Titus had beaten him to the punch, however. “Brother Legate, Captain Titus,” the Herald’s skipper was calling. “An enemy fleet has entered the system and is closing in on Mzin’s World. They appear to have our forces outnumbered by a factor of three.” It was a little bit more uncertain than that, but it never paid to underestimate the enemy. “We can get one pass before they are engaged, and then it will take every ship just to punch a hole through that formation that we can escape through.”
“Without a way off the planet, the ground attack will hardly be more than a potential suicide mission,” Rokoff pointed out.
“We can go to ground in the Unity’s underground complex if need be,” Maruks said a moment later. “If we lose command of space above the planet, then we won’t be able to get off even if the ships are still grounded.”
&nbs
p; Oh, it’s possible. Mor hadn’t been around to witness the Pride of Valdek’s hair-raising departure from Valdek’s surface, but he’d heard about it, and he’d seen the damage done when the ancient Triamic Dreadnaught had gone tachyonic while still inside a mountain. It’s just not something I’d particularly like to try. As well known as the effects of a Bergenholm field at tachyonic setting were, gravity wells could still cause interesting side effects.
“Lift and support the fleet, Captain,” Maruks said. “We will press the attack. If need be, the dropships can get us back up to rendezvous before departing the system. If worse comes to worst, we will find a way to shelter in place and defend our position until a ship can get through to us.”

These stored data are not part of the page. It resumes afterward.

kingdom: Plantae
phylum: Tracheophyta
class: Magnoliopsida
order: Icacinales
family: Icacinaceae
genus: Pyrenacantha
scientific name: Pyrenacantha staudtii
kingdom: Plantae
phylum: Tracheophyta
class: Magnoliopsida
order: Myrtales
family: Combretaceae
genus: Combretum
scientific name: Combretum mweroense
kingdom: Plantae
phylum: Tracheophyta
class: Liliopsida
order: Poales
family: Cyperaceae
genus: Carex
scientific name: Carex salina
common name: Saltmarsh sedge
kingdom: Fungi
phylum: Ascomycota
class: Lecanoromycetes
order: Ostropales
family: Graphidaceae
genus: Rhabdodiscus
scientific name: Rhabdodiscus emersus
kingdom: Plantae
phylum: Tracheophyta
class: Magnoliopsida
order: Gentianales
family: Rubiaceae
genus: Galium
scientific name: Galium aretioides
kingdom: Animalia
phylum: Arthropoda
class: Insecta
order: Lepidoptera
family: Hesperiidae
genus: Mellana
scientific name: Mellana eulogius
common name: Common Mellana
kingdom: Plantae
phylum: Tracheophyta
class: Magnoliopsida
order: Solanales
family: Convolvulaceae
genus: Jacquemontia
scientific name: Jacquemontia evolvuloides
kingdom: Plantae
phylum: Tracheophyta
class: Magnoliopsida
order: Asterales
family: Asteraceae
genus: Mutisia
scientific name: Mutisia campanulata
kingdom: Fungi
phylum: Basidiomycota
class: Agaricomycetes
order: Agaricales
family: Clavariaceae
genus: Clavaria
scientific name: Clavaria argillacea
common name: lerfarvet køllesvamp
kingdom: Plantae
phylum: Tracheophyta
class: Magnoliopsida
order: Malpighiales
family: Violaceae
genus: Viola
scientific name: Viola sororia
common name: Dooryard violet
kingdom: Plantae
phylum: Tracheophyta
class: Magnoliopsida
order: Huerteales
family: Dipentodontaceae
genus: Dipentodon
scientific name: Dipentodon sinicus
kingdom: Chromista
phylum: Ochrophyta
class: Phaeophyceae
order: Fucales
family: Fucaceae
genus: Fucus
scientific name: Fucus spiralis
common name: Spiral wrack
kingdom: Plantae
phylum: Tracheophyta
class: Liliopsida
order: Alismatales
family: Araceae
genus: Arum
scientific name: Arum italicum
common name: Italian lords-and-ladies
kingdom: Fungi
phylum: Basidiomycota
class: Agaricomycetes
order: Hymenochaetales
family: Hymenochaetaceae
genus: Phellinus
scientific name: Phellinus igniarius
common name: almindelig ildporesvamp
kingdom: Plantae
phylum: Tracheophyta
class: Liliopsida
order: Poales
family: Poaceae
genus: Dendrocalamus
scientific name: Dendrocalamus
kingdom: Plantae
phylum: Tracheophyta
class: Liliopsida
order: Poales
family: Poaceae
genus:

If a ship ever gets through. Mor knew that Maruks was well aware of the odds. But, true to the Code and what it meant to be a Caractacan Brother, the Brother Legate would not flinch in the face of it.
Death, after all, came to every man eventually.
Mor composed himself, even though no one could see his expression behind his helmet’s faceplate. He would not show fear in the face of the enemy, not on his own command deck.
He knew full well that the odds weren’t good. And more of that creeping doubt and dread that had haunted him ever since Valdek and the glimpse they’d gotten of the Sparat system was still lurking in his mind. But with Erekan and his men down there, knowing that his friend was going to throw himself at the enemy until they killed him, or he accomplished his mission atop a mountain of bodies, Mor didn’t dare do anything else.
The Code was strict. Duty called.
His hands moved on the control pads in his armrests, and the Dauntless’s engines throttled up, the dull rumble turning into a howling roar, transmitted through the ship’s very bones. Weight increased as the ship rose above the blackened plain, the acceleration harder than originally planned. If they’d been moving into firing positions, hovering above the caldera where the ground Centuries had pinpointed the enemy, they could have lifted at less than half a G. But they were heading for space.